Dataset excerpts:
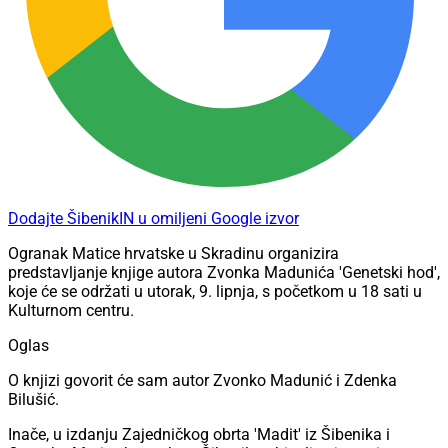
Dodajte ŠibenikIN u omiljeni Google izvor
Ogranak Matice hrvatske u Skradinu organizira
predstavljanje knjige autora Zvonka Madunića 'Genetski hod',
koje će se održati u utorak, 9. lipnja, s početkom u 18 sati u
Kulturnom centru.
Oglas
O knjizi govorit će sam autor Zvonko Madunić i Zdenka
Bilušić.
Inače, u izdanju Zajedničkog obrta 'Madit' iz Šibenika i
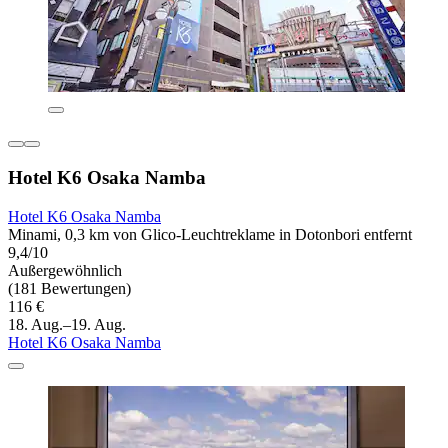
Hotel K6 Osaka Namba
Hotel K6 Osaka Namba
Minami, 0,3 km von Glico-Leuchtreklame in Dotonbori entfernt
9,4/10
Außergewöhnlich
(181 Bewertungen)
116 €
18. Aug.–19. Aug.
Hotel K6 Osaka Namba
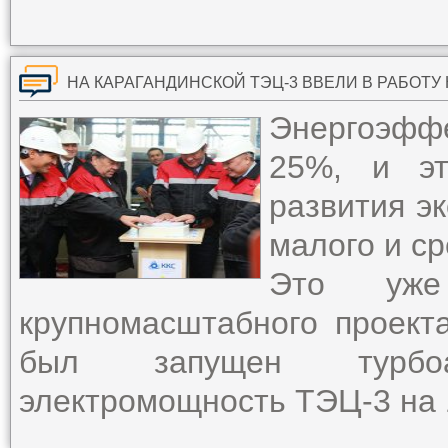
НА КАРАГАНДИНСКОЙ ТЭЦ-3 ВВЕЛИ В РАБОТ
Энергоэффе
25%, и эт
развития э
малого и ср
Это уже
крупномасштабного проект
был запущен турбоа
электромощность ТЭЦ-3 на 1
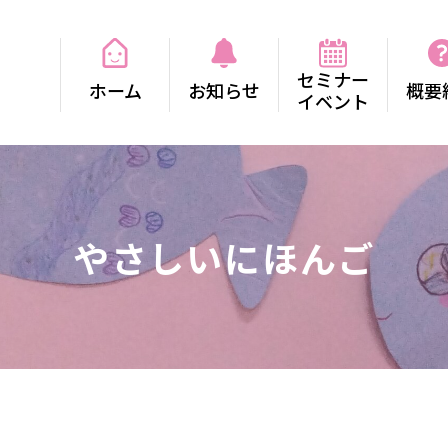
セミナー
ホーム
お知らせ
概要
イベント
やさしいにほんご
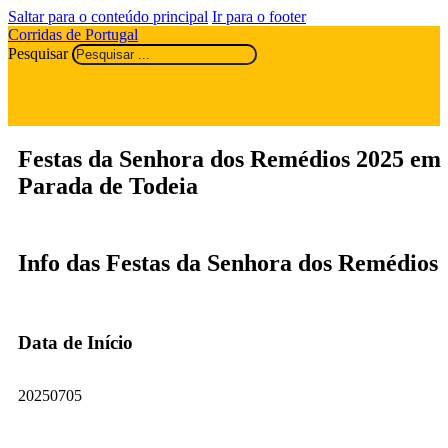
Saltar para o conteúdo principal
Ir para o footer
Corridas de Portugal
Pesquisar
Festas da Senhora dos Remédios 2025 em
Parada de Todeia
Info das Festas da Senhora dos Remédios
Data de Início
20250705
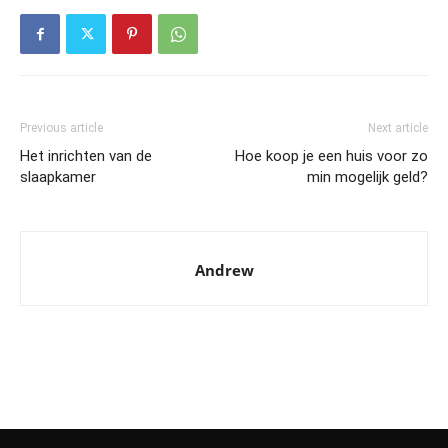
Previous article
Next article
Het inrichten van de
Hoe koop je een huis voor zo
slaapkamer
min mogelijk geld?
Andrew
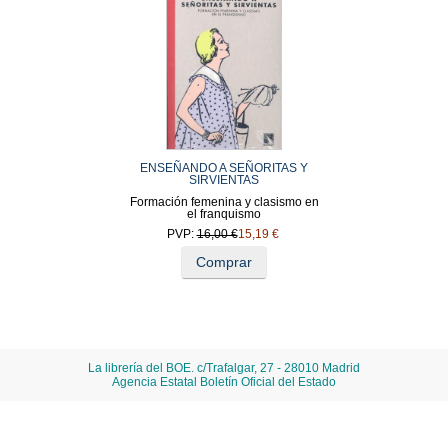
ENSEÑANDO A SEÑORITAS Y
SIRVIENTAS
Formación femenina y clasismo en
el franquismo
PVP:
16,00 €
15,19 €
Comprar
La librería del BOE. c/Trafalgar, 27 - 28010 Madrid
Agencia Estatal Boletín Oficial del Estado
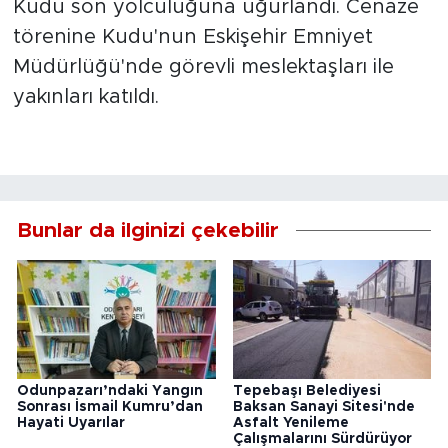
Kudu son yolculuğuna uğurlandı. Cenaze
törenine Kudu'nun Eskişehir Emniyet
Müdürlüğü'nde görevli meslektaşları ile
yakınları katıldı.
Bunlar da ilginizi çekebilir
Odunpazarı’ndaki Yangın
Tepebaşı Belediyesi
Sonrası İsmail Kumru’dan
Baksan Sanayi Sitesi'nde
Hayati Uyarılar
Asfalt Yenileme
Çalışmalarını Sürdürüyor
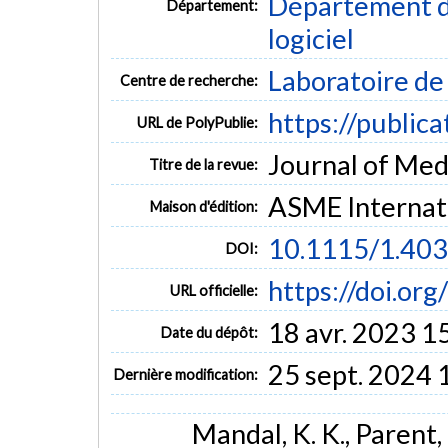
Département de
Département:
logiciel
Laboratoire d
Centre de recherche:
https://public
URL de PolyPublie:
Journal of Medi
Titre de la revue:
ASME Internat
Maison d'édition:
10.1115/1.40
DOI:
https://doi.or
URL officielle:
18 avr. 2023 1
Date du dépôt:
25 sept. 2024 
Dernière modification:
Mandal, K. K., Parent, 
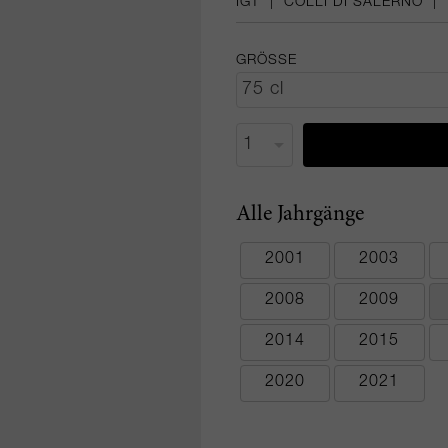
IGT
|
COLLI DI SALERNO
|
GRÖSSE
Alle Jahrgänge
2001
2003
2008
2009
2014
2015
2020
2021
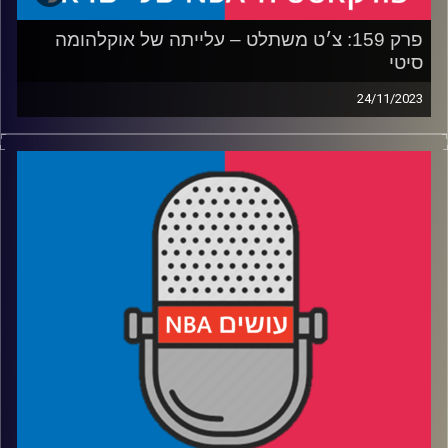
פרק 159: צ׳ט משתלט – עלייתה של אוקלהומה
סיטי
24/11/2023
פודקאסט האן.בי.איי עם ערן סורוקה, שרון דוידוביץ׳, משה
דוידוביץ׳ ועידן לוצקי
רבע 1: הצרות הטובות של אוקלהומה סיטי – האם אפשר
להגדיר אותה כקונטנדרית?
רבע 2: הפייסרס עולים להתקפה, אורלנדו עולה על הציפיות, ניו
אורליוס עולה על זאיון
רבע 3: האם חזינו באליפות האחרונה של סטף? לברון לא עוצר
ובלייקרס אף אחד לא עוזר, הספרס בניסוי כדורסל ובוויזארדס
לא משחקים כדורסל
רבע 4: תביא תרנגול! על מה אנחנו רוצים להודות?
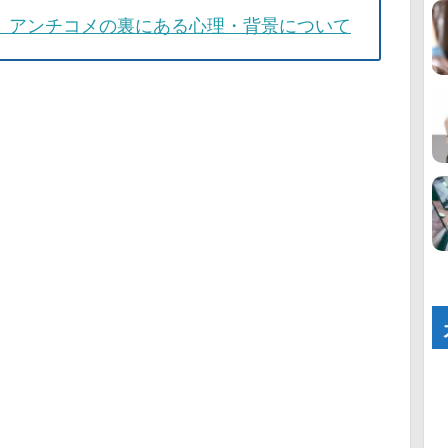
 アンチコメの裏にある心理・背景について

**Task requirements**
The copy you output must match the entries above exactly, except that it has no pictures.

**Solution to the problem**
Dodajte ŠibenikIN u omiljeni Google izvor
Ogranak Matice hrvatske u Skradinu organizira
predstavljanje knjige autora Zvonka Madunića 'Genetski hod',
koje će se održati u utorak, 9. lipnja, s početkom u 18 sati u
Kulturnom centru.
Oglas
O knjizi govorit će sam autor Zvonko Madunić i Zdenka
Bilušić.
Inače, u izdanju Zajedničkog obrta 'Madit' iz Šibenika i
Hotel K6 Osaka Namba
Hotel K6 Osaka Namba
Minami, 0,3 km von Glico-Leuchtreklame in Dotonbori entfernt
9,4/10
Außergewöhnlich
(181 Bewertungen)
116 €
18. Aug.–19. Aug.
Hotel K6 Osaka Namba
НА КАРАГАНДИНСКОЙ ТЭЦ-3 ВВЕЛИ В РАБОТ
Энергоэффе
25%, и эт
развития э
малого и ср
Это уже
крупномасштабного проект
был запущен турбоа
электромощность ТЭЦ-3 на 1
セミナー
ホーム
お知らせ
概要
イベント
やさしいにほんご
Saltar para o conteúdo principal
Ir para o footer
Corridas de Portugal
Pesquisar
Festas da Senhora dos Remédios 2025 em
Parada de Todeia
Info das Festas da Senhora dos Remédios
Data de Início
20250705
Previous article
Next article
Het inrichten van de
Hoe koop je een huis voor zo
slaapkamer
min mogelijk geld?
Andrew
ENSEÑANDO A SEÑORITAS Y
SIRVIENTAS
Formación femenina y clasismo en
el franquismo
PVP:
16,00 €
15,19 €
Comprar
La librería del BOE. c/Trafalgar, 27 - 28010 Madrid
Agencia Estatal Boletín Oficial del Estado
Kudu son yolculuğuna uğurlandı. Cenaze
törenine Kudu'nun Eskişehir Emniyet
Müdürlüğü'nde görevli meslektaşları ile
yakınları katıldı.
Bunlar da ilginizi çekebilir
Odunpazarı’ndaki Yangın
Tepebaşı Belediyesi
Sonrası İsmail Kumru’dan
Baksan Sanayi Sitesi'nde
Hayati Uyarılar
Asfalt Yenileme
Çalışmalarını Sürdürüyor
Département de
Département:
logiciel
Laboratoire d
Centre de recherche:
https://public
URL de PolyPublie:
Journal of Medi
Titre de la revue:
ASME Internat
Maison d'édition:
10.1115/1.40
DOI:
https://doi.or
URL officielle:
18 avr. 2023 1
Date du dépôt:
25 sept. 2024 
Dernière modification:
Mandal, K. K., Parent, 
IGT
|
COLLI DI SALERNO
|
GRÖSSE
Alle Jahrgänge
2001
2003
2008
2009
2014
2015
2020
2021
פרק 159: צ׳ט משתלט – עלייתה של אוקלהומה
סיטי
24/11/2023
פודקאסט האן.בי.איי עם ערן סורוקה, שרון דוידוביץ׳, משה
דוידוביץ׳ ועידן לוצקי
רבע 1: הצרות הטובות של אוקלהומה סיטי – האם אפשר
להגדיר אותה כקונטנדרית?
רבע 2: הפייסרס עולים להתקפה, אורלנדו עולה על הציפיות, ניו
אורליוס עולה על זאיון
רבע 3: האם חזינו באליפות האחרונה של סטף? לברון לא עוצר
ובלייקרס אף אחד לא עוזר, הספרס בניסוי כדורסל ובוויזארדס
לא משחקים כדורסל
רבע 4: תביא תרנגול! על מה אנחנו רוצים להודות?
 アンチコメの裏にある心理・背景について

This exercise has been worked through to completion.